-------- Supplied information

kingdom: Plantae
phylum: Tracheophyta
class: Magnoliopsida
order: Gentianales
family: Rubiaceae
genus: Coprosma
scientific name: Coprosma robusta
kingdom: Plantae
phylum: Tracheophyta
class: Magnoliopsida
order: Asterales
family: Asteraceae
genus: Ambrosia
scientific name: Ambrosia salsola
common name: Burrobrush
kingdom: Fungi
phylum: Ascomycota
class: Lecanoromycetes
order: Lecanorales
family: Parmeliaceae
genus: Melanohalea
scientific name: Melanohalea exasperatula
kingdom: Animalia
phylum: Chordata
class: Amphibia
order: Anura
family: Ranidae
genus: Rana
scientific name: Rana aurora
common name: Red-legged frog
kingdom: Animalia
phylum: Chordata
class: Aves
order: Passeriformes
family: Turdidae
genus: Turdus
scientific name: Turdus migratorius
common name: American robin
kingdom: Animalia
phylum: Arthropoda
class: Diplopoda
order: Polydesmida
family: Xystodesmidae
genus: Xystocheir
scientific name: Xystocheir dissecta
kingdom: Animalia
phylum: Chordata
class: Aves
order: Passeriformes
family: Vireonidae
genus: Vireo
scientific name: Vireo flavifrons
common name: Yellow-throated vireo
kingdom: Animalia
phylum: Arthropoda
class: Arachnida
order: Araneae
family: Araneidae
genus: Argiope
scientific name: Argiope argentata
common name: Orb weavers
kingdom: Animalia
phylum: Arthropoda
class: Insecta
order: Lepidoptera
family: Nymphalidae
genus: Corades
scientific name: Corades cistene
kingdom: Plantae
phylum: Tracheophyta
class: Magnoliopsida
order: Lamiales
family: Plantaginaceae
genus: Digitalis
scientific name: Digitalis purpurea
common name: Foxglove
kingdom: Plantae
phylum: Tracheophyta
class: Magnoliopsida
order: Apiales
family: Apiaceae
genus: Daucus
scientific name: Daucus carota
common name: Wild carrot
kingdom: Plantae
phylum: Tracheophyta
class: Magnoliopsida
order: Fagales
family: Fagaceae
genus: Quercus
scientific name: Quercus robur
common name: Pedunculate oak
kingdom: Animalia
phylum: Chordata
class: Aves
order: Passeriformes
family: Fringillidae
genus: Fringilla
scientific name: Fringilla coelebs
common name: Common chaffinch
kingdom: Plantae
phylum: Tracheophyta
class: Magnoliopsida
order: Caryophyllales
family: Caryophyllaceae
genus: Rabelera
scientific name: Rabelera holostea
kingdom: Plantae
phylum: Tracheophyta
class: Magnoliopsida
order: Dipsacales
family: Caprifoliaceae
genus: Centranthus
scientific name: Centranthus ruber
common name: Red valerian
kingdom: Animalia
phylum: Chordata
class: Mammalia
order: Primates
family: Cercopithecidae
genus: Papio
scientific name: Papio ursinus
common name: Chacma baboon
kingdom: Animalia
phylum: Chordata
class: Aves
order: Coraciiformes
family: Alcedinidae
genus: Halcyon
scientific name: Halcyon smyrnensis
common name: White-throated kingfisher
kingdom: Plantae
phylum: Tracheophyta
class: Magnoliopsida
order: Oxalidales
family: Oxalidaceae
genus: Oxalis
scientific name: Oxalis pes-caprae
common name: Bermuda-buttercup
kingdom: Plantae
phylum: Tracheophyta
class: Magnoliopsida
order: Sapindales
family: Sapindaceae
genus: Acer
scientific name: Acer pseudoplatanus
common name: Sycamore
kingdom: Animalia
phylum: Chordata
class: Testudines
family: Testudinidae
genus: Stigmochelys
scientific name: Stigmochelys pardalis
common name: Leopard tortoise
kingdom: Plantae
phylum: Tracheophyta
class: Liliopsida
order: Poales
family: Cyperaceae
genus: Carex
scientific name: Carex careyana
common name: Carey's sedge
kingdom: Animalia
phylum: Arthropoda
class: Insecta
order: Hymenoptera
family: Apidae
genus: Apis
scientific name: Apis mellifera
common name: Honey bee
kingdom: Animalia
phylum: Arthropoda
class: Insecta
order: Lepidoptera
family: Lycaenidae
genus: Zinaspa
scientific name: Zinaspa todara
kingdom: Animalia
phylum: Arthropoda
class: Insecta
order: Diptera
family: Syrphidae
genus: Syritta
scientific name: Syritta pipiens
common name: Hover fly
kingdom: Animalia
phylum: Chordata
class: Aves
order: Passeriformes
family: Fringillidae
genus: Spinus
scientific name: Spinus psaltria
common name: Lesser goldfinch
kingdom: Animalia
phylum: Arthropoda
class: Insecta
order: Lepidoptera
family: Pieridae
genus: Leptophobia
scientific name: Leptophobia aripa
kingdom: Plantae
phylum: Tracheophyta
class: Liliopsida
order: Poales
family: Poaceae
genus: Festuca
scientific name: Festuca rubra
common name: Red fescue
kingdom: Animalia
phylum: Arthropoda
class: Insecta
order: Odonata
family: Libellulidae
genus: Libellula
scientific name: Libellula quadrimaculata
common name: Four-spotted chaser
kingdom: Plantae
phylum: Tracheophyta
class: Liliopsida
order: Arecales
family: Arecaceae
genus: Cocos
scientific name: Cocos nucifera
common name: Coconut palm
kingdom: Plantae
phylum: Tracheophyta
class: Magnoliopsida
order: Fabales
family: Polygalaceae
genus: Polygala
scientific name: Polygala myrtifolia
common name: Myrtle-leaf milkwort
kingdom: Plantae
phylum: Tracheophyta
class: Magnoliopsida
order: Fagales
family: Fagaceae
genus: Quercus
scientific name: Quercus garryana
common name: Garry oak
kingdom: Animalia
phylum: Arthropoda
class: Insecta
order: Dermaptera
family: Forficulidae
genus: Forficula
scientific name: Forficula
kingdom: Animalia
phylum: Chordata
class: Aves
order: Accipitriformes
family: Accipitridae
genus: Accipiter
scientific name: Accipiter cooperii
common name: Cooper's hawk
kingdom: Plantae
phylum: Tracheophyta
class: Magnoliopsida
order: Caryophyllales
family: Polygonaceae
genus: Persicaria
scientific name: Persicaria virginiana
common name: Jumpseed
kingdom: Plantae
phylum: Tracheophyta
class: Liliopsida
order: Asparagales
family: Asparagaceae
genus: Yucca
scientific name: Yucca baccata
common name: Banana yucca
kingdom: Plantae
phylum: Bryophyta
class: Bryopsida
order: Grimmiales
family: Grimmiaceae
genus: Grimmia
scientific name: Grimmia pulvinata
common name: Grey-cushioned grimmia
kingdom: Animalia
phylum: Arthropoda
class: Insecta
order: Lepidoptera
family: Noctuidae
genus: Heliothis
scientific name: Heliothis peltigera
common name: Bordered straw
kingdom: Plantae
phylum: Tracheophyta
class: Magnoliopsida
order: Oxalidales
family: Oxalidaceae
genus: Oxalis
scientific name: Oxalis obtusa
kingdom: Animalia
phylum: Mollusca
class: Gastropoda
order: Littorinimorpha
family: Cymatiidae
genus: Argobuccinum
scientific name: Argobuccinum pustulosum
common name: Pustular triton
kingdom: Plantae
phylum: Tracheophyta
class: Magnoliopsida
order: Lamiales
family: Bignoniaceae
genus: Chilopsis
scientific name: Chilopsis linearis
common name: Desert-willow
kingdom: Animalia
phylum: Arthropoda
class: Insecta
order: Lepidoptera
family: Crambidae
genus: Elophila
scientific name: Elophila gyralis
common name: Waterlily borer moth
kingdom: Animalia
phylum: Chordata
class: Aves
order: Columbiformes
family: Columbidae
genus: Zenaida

----------------

### Exercise:
Please rewrite all of the material above, substituting "vernacular name" for every "common name" and leaving everything else unchanged.

### Output below:
kingdom: Plantae
phylum: Tracheophyta
class: Magnoliopsida
order: Gentianales
family: Rubiaceae
genus: Coprosma
scientific name: Coprosma robusta
kingdom: Plantae
phylum: Tracheophyta
class: Magnoliopsida
order: Asterales
family: Asteraceae
genus: Ambrosia
scientific name: Ambrosia salsola
vernacular name: Burrobrush
kingdom: Fungi
phylum: Ascomycota
class: Lecanoromycetes
order: Lecanorales
family: Parmeliaceae
genus: Melanohalea
scientific name: Melanohalea exasperatula
kingdom: Animalia
phylum: Chordata
class: Amphibia
order: Anura
family: Ranidae
genus: Rana
scientific name: Rana aurora
vernacular name: Red-legged frog
kingdom: Animalia
phylum: Chordata
class: Aves
order: Passeriformes
family: Turdidae
genus: Turdus
scientific name: Turdus migratorius
vernacular name: American robin
kingdom: Animalia
phylum: Arthropoda
class: Diplopoda
order: Polydesmida
family: Xystodesmidae
genus: Xystocheir
scientific name: Xystocheir dissecta
kingdom: Animalia
phylum: Chordata
class: Aves
order: Passeriformes
family: Vireonidae
genus: Vireo
scientific name: Vireo flavifrons
vernacular name: Yellow-throated vireo
kingdom: Animalia
phylum: Arthropoda
class: Arachnida
order: Araneae
family: Araneidae
genus: Argiope
scientific name: Argiope argentata
vernacular name: Orb weavers
kingdom: Animalia
phylum: Arthropoda
class: Insecta
order: Lepidoptera
family: Nymphalidae
genus: Corades
scientific name: Corades cistene
kingdom: Plantae
phylum: Tracheophyta
class: Magnoliopsida
order: Lamiales
family: Plantaginaceae
genus: Digitalis
scientific name: Digitalis purpurea
vernacular name: Foxglove
kingdom: Plantae
phylum: Tracheophyta
class: Magnoliopsida
order: Apiales
family: Apiaceae
genus: Daucus
scientific name: Daucus carota
vernacular name: Wild carrot
kingdom: Plantae
phylum: Tracheophyta
class: Magnoliopsida
order: Fagales
family: Fagaceae
genus: Quercus
scientific name: Quercus robur
vernacular name: Pedunculate oak
kingdom: Animalia
phylum: Chordata
class: Aves
order: Passeriformes
family: Fringillidae
genus: Fringilla
scientific name: Fringilla coelebs
vernacular name: Common chaffinch
kingdom: Plantae
phylum: Tracheophyta
class: Magnoliopsida
order: Caryophyllales
family: Caryophyllaceae
genus: Rabelera
scientific name: Rabelera holostea
kingdom: Plantae
phylum: Tracheophyta
class: Magnoliopsida
order: Dipsacales
family: Caprifoliaceae
genus: Centranthus
scientific name: Centranthus ruber
vernacular name: Red valerian
kingdom: Animalia
phylum: Chordata
class: Mammalia
order: Primates
family: Cercopithecidae
genus: Papio
scientific name: Papio ursinus
vernacular name: Chacma baboon
kingdom: Animalia
phylum: Chordata
class: Aves
order: Coraciiformes
family: Alcedinidae
genus: Halcyon
scientific name: Halcyon smyrnensis
vernacular name: White-throated kingfisher
kingdom: Plantae
phylum: Tracheophyta
class: Magnoliopsida
order: Oxalidales
family: Oxalidaceae
genus: Oxalis
scientific name: Oxalis pes-caprae
vernacular name: Bermuda-buttercup
kingdom: Plantae
phylum: Tracheophyta
class: Magnoliopsida
order: Sapindales
family: Sapindaceae
genus: Acer
scientific name: Acer pseudoplatanus
vernacular name: Sycamore
kingdom: Animalia
phylum: Chordata
class: Testudines
family: Testudinidae
genus: Stigmochelys
scientific name: Stigmochelys pardalis
vernacular name: Leopard tortoise
kingdom: Plantae
phylum: Tracheophyta
class: Liliopsida
order: Poales
family: Cyperaceae
genus: Carex
scientific name: Carex careyana
vernacular name: Carey's sedge
kingdom: Animalia
phylum: Arthropoda
class: Insecta
order: Hymenoptera
family: Apidae
genus: Apis
scientific name: Apis mellifera
vernacular name: Honey bee
kingdom: Animalia
phylum: Arthropoda
class: Insecta
order: Lepidoptera
family: Lycaenidae
genus: Zinaspa
scientific name: Zinaspa todara
kingdom: Animalia
phylum: Arthropoda
class: Insecta
order: Diptera
family: Syrphidae
genus: Syritta
scientific name: Syritta pipiens
vernacular name: Hover fly
kingdom: Animalia
phylum: Chordata
class: Aves
order: Passeriformes
family: Fringillidae
genus: Spinus
scientific name: Spinus psaltria
vernacular name: Lesser goldfinch
kingdom: Animalia
phylum: Arthropoda
class: Insecta
order: Lepidoptera
family: Pieridae
genus: Leptophobia
scientific name: Leptophobia aripa
kingdom: Plantae
phylum: Tracheophyta
class: Liliopsida
order: Poales
family: Poaceae
genus: Festuca
scientific name: Festuca rubra
vernacular name: Red fescue
kingdom: Animalia
phylum: Arthropoda
class: Insecta
order: Odonata
family: Libellulidae
genus: Libellula
scientific name: Libellula quadrimaculata
vernacular name: Four-spotted chaser
kingdom: Plantae
phylum: Tracheophyta
class: Liliopsida
order: Arecales
family: Arecaceae
genus: Cocos
scientific name: Cocos nucifera
vernacular name: Coconut palm
kingdom: Plantae
phylum: Tracheophyta
class: Magnoliopsida
order: Fabales
family: Polygalaceae
genus: Polygala
scientific name: Polygala myrtifolia
vernacular name: Myrtle-leaf milkwort
kingdom: Plantae
phylum: Tracheophyta
class: Magnoliopsida
order: Fagales
family: Fagaceae
genus: Quercus
scientific name: Quercus garryana
vernacular name: Garry oak
kingdom: Animalia
phylum: Arthropoda
class: Insecta
order: Dermaptera
family: Forficulidae
genus: Forficula
scientific name: Forficula
kingdom: Animalia
phylum: Chordata
class: Aves
order: Accipitriformes
family: Accipitridae
genus: Accipiter
scientific name: Accipiter cooperii
vernacular name: Cooper's hawk
kingdom: Plantae
phylum: Tracheophyta
class: Magnoliopsida
order: Caryophyllales
family: Polygonaceae
genus: Persicaria
scientific name: Persicaria virginiana
vernacular name: Jumpseed
kingdom: Plantae
phylum: Tracheophyta
class: Liliopsida
order: Asparagales
family: Asparagaceae
genus: Yucca
scientific name: Yucca baccata
vernacular name: Banana yucca
kingdom: Plantae
phylum: Bryophyta
class: Bryopsida
order: Grimmiales
family: Grimmiaceae
genus: Grimmia
scientific name: Grimmia pulvinata
vernacular name: Grey-cushioned grimmia
kingdom: Animalia
phylum: Arthropoda
class: Insecta
order: Lepidoptera
family: Noctuidae
genus: Heliothis
scientific name: Heliothis peltigera
vernacular name: Bordered straw
kingdom: Plantae
phylum: Tracheophyta
class: Magnoliopsida
order: Oxalidales
family: Oxalidaceae
genus: Oxalis
scientific name: Oxalis obtusa
kingdom: Animalia
phylum: Mollusca
class: Gastropoda
order: Littorinimorpha
family: Cymatiidae
genus: Argobuccinum
scientific name: Argobuccinum pustulosum
vernacular name: Pustular triton
kingdom: Plantae
phylum: Tracheophyta
class: Magnoliopsida
order: Lamiales
family: Bignoniaceae
genus: Chilopsis
scientific name: Chilopsis linearis
vernacular name: Desert-willow
kingdom: Animalia
phylum: Arthropoda
class: Insecta
order: Lepidoptera
family: Crambidae
genus: Elophila
scientific name: Elophila gyralis
vernacular name: Waterlily borer moth
kingdom: Animalia
phylum: Chordata
class: Aves
order: Columbiformes
family: Columbidae
genus: Zenaida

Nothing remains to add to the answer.